Entrambi non ci parlano di una “Chiesa dei giovani o per i giovani”, ma di una “Chiesa giovane”, cioè ringiovanita nella sua fede e nel suo slancio missionario, che non si preoccupa di sé, delle sue stanchezze e dei suoi ritardi, ma che si occupa del suo più urgente bisogno: far dire e dare Gesù alla nuova generazione di credenti.

Del resto, Leone XIV non ha esitato a richiamare Giovanni Paolo II. Due volte, nella Veglia e nell’omelia della Messa conclusiva. E con il Papa polacco, come il Papa polacco, il Santo Padre ha dato ai giovani una “consegna” dal ritmo ternario: Gesù è nell’incontro che sconvolge la vita; Gesù è nel coraggio di scegliere; Gesù è nel cuore di chi crede e ama. Lo ha fatto sotto l’egida testimoniale di Sant’Agostino, di cui il Santo Padre continuamente si professa figlio e debitore, il grandissimo padre e dottore della Chiesa che, da convertito, spiega ai neofiti e ai catecumeni di ogni tempo che l’uomo che cerca Dio, in realtà è un “cercato e trovato” da Dio. Nella Veglia del 2000, Giovanni Paolo II aveva affermato: “È Gesù che cercate quando sognate la felicità; è Lui che vi aspetta…; è Lui che vi provoca…; è Lui che vi spinge…; è Lui che vi legge nel cuore le decisioni più vere”. Gli ha fatto eco Leone XVI, sabato 2 agosto, suggerendo ai giovani la “preghiera-proclamazione” attuativa: “Tu sei la mia vita, Signore”… Ecco scelte radicali… esprimono il dono di sé, libero e liberante, che ci rende davvero felici”.

E ancora Giovanni Paolo, sabato 19 agosto 2000: “Gesù suscita in voi il desiderio di fare della vostra vita qualcosa di grande, per migliorare voi stessi e la società, rendendola più umana e fraterna”.

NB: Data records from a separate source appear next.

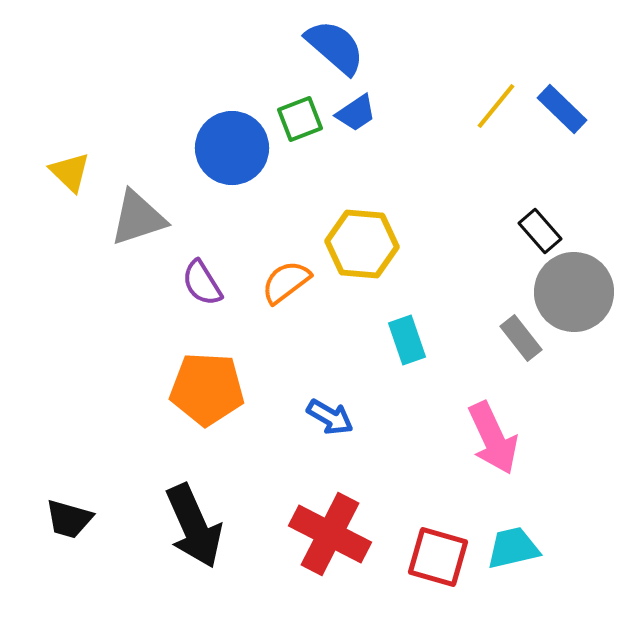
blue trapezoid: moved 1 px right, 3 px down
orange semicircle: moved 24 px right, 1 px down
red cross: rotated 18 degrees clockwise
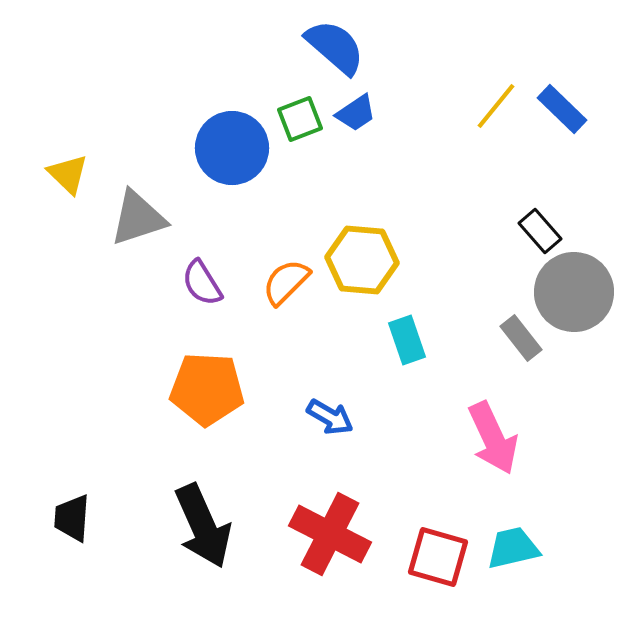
yellow triangle: moved 2 px left, 2 px down
yellow hexagon: moved 16 px down
orange semicircle: rotated 8 degrees counterclockwise
black trapezoid: moved 3 px right, 1 px up; rotated 78 degrees clockwise
black arrow: moved 9 px right
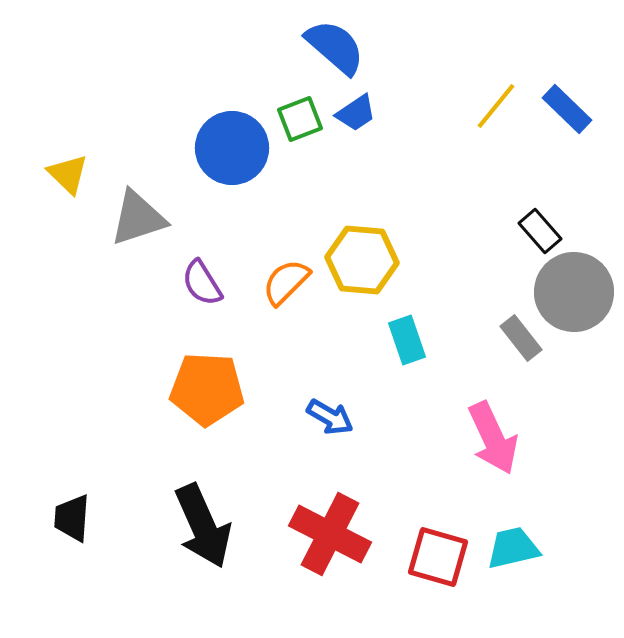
blue rectangle: moved 5 px right
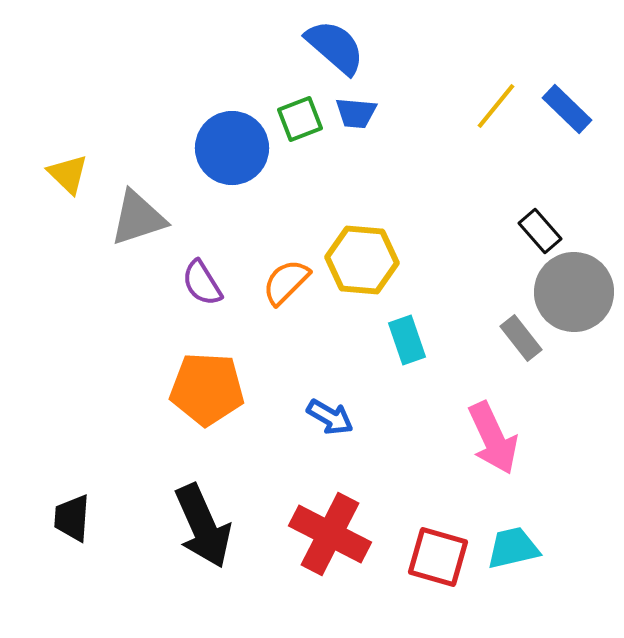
blue trapezoid: rotated 39 degrees clockwise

Che in Leone XIV, nell’omelia della Celebrazione Eucaristica, è risuonato così: “Abbiamo bisogno di alzare gli occhi, di guardare in alto, alle ‘cose di lassù’ (Col 3,2)… Teniamoci uniti a Lui, rimaniamo nella sua amicizia, sempre… Aspirate a cose grandi, alla santità, ovunque siate. Non accontentatevi di meno”. Giorni lieti, desiderati, veri, i giorni che Roma ha vissuto con il Giubileo dei giovani. Giorni consacrati da Leone XIV, il Pontefice che ha allenato la fede di un milione di giovani tra proclamazione e preghiera, tra visione profetica e realismo del tempo presente, con paternità sensibile e premurosa, con intensità kerigmatica e carismatica. Un amore, tra il Papa e i giovani, che crescerà e che riserverà ancora sorprese.